Pada saat Amerika harus menghentikan pertukaran dollar dengan emas. Presiden Nixon khawatir dengan terkurasnya cadangan emas jika dollar dibolehkan terus ditukar emas, dimana 1 troy onz emas = US$ 34.00. Maka untuk menjaga cadangan emas, pemerintah AS menghapuskan sistem penilaian dollar yang dikaitkan dengan emas. Indonesia terkena imbasnya dari dampak kebijakan tersebut sehingga pada tanggal 21 Agustus 1971 dibawah Menkeu Ali Wardhana. pemerintah mendevaluasi Rupiah dari Rp. 378 menjadi Rp. 415 per 1 US$, kurs rupiah dipotong 10%.

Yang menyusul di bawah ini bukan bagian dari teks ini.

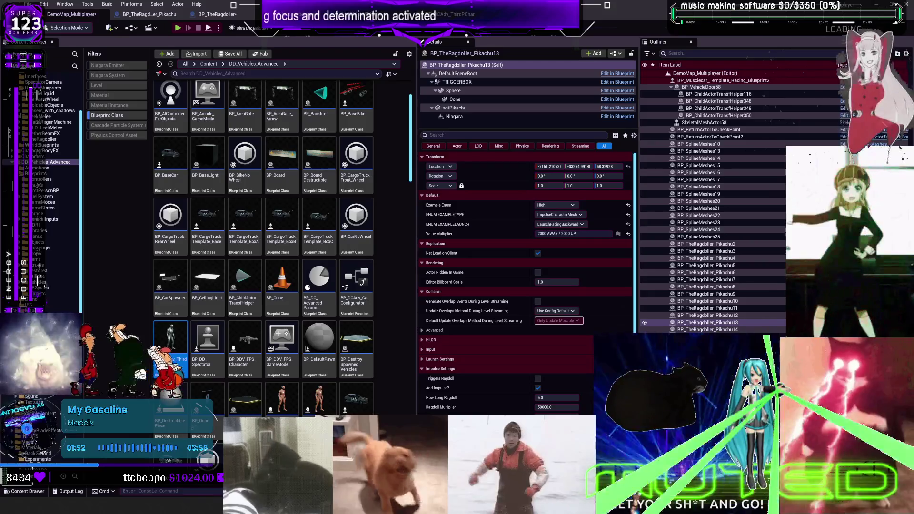
key(Delete)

Pada tahun 1973, Indonesia mendapat penerimaan kenaikan harga minyak akibat Perang Arab – Israel, namun sayangnya kenaikan pendapatan ini tidak menimbulkan pertumbuhan ekonomi (dutch disease) bahkan Pertamina justru nyaris bangkrut dengan utang US$ 10 milyar. Tetap tidak bisa dihindari kebijakan devaluasi dilakukan oleh Menkeu Ali Wardana pada 15 November 1978 dari Rp. 415 menjadi Rp. 625 per 1 US$.
Pada tanggal 30 Maret 1983, Menkeu Radius Prawiro mendevaluasi rupiah 48% jadi hampir sama dengan menggunting nilai separuh. Kurs 1 dolar AS naik dari Rp 702,50 menjadi Rp 970. Kebijakan ini dilakukan kembali oleh menteri yang sama, pada 12 September 1986, pemerintah kembali mendevaluasi rupiah sebesar 47%, dari Rp 1.134 ke Rp 1.664 per 1 dolar AS.
Ketika krisis moneter melanda Indonesia, 1997, pemerintah justru membiarkan rupiah mengambang bebas. Nilai rupiah pun terpuruk. Apalagi setelah BI mencetak uang pecahan Rp 50.000. Puncaknya terjadi April 1998, ketika itu nilai rupiah jatuh menjadi Rp 17.200 per dolar. Krisis moneter ini membuat jatuhnya pemerintah Orde Baru.
Setelah reformasi nilai tukar rupiah relatif stabil. Namun kredibilitasnya telah jatuh terhadap sejumlah mata uang asing, terutama terhadap dolar AS. Saat ini dollar sudah mencapai Rp.10.100, oleh karena rencana redenominasi perlu dilakukan secara hati-hati. Meski redenominasi berbeda dengan devaluasi ataupun sanering. Faktor-faktor di luar ekonomi seperti sosial, politik, dan tentu saja psikologi masyarakat menjadi pertimbangan dalam melaksanakan kebijakan redenominasi.